Are Europe’s green summer forests a thing of the past? Hot, dry weather is turning trees brown

Temperate forests in central Europe are starting to suffer from early tree browning.
Temperate forests in central Europe are starting to suffer from early tree browning. Copyright Canva
Copyright Canva
By Angela Symons
Share this articleComments
Share this articleClose Button

Last year, 37 per cent of Mediterranean and central European forests were affected by tree browning.


Droughts and heatwaves are causing Europe’s forests to turn brown in the summer months.

Last year, 37 per cent of Mediterranean and central European forests were affected, a new study reveals.

Researchers from ETH Zurich University and the Swiss Federal Institute for Forest, Snow and Landscape Research (WSL) have been examining the phenomenon over the past 21 years.

The results, published in the journal Biogeosciences, show that summer forest browning is spreading across Europe.

What’s behind summer forest browning in Europe?

Using high-resolution satellite data, researchers identified periods where areas of forest were not as green as they should be during summer.

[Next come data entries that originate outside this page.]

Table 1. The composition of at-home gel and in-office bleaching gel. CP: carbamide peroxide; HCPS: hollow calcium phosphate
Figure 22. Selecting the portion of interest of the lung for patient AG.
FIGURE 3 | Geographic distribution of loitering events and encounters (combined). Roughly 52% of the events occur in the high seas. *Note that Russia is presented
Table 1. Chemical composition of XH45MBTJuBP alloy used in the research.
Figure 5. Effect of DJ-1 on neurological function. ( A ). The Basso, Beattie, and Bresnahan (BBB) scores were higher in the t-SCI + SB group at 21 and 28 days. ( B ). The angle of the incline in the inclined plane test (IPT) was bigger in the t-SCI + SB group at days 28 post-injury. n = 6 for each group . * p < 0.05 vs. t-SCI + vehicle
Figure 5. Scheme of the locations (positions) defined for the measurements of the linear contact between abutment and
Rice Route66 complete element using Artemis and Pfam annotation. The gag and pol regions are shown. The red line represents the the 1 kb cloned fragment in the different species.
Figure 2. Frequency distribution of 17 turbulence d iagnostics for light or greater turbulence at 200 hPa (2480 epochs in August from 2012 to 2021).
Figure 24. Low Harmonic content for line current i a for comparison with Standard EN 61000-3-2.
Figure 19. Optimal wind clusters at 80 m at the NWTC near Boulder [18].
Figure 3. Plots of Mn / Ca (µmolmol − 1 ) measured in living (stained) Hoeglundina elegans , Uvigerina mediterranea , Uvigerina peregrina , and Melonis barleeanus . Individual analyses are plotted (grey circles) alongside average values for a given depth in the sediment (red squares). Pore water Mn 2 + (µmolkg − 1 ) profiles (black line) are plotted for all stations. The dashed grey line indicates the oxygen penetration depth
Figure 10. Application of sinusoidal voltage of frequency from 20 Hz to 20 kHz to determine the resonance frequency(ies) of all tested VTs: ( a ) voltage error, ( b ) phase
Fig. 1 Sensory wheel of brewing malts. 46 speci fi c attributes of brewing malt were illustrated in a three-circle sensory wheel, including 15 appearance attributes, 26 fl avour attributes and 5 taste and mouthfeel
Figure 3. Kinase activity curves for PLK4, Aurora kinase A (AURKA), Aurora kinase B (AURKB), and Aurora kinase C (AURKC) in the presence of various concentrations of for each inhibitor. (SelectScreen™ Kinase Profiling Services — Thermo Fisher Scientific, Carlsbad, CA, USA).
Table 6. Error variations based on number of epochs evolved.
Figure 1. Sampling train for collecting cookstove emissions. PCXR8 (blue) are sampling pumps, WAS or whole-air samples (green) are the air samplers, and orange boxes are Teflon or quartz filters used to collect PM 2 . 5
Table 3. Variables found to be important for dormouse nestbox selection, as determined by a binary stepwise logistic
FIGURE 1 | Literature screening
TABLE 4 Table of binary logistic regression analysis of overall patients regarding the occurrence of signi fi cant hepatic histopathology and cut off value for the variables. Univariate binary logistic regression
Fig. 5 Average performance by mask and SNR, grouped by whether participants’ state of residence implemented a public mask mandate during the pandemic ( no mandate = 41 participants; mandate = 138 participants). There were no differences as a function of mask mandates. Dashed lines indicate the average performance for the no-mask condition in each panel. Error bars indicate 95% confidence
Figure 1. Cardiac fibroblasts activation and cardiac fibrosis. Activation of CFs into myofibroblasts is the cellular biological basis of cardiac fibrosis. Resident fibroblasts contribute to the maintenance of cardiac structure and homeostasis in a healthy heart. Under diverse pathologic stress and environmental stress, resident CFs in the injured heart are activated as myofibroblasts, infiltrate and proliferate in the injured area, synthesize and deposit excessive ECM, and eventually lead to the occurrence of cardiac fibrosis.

While drought played a central role in the browning of forests, its effects were not immediate.

Researchers noted a “legacy effect” of intense and persistent dry periods, meaning that the ability of trees to survive heat and drought depends not only on the current weather but on that of previous months and years too.

Delving into the history of low-greenness events, researchers identified weather signals that affected trees years down the line. In particular, frequent periods of little rain over the course of two to three years were a precursor for summer browning.

Frequent periods of high temperatures for at least two years in temperate zones also had a significant impact.

“Prior to low forest greenness in central Europe, we usually observed two dry, hot summers in a row,” says Mauro Hermann, ETH doctoral student and lead author of the study.

Drought also fosters bark beetle and fungal infestations, as well as forest fires - all of which may indirectly contribute to browning - the researchers note.

Which parts of Europe are worst affected by forest browning?

The Mediterranean has been suffering from summer forest browning since the early 2000s.

In recent years, the problem has spread to temperate forests in central Europe.

With 2022 the continent’s hottest summer on record, Europe experienced its most extensive browning yet with more than a third of forests affected in these regions.

This is “far more than any other event in the past two decades,” according to Hermann.

What does this browning mean for Europe’s forests?

Reduced greenness is a sign of reduced vitality and increased stress in forests. It also indicates forest dieback.

In the past, hot, dry summers were less frequent in Europe. Following the record heatwave in 2003, the colour of Europe’s forests was hardly affected.

But since 2018, repeated large-scale droughts and high temperatures have led to extensive browning.


With a repeat of 2022’s record-breakingly hot and dry summer on the cards this year, forest browning could become even more widespread in Europe.

Germany and Switzerland’s spruces and beech trees, in particular, withered prematurely, as entire forests buckled under constant heat and drought stress.

Since weather might not be the only contributor to the phenomenon, the researchers emphasise that it cannot be used to predict the future - but it might offer clues.

“Targeted monitoring of the weather conditions over several seasons could provide valuable information as to whether premature leaf discolouration is likely to occur the following summer,” says Thomas Wohlgemuth, head of the Forest Dynamics research unit at WSL and co-author of the study.

Forest management could help curb forest browning as temperatures rise, he adds.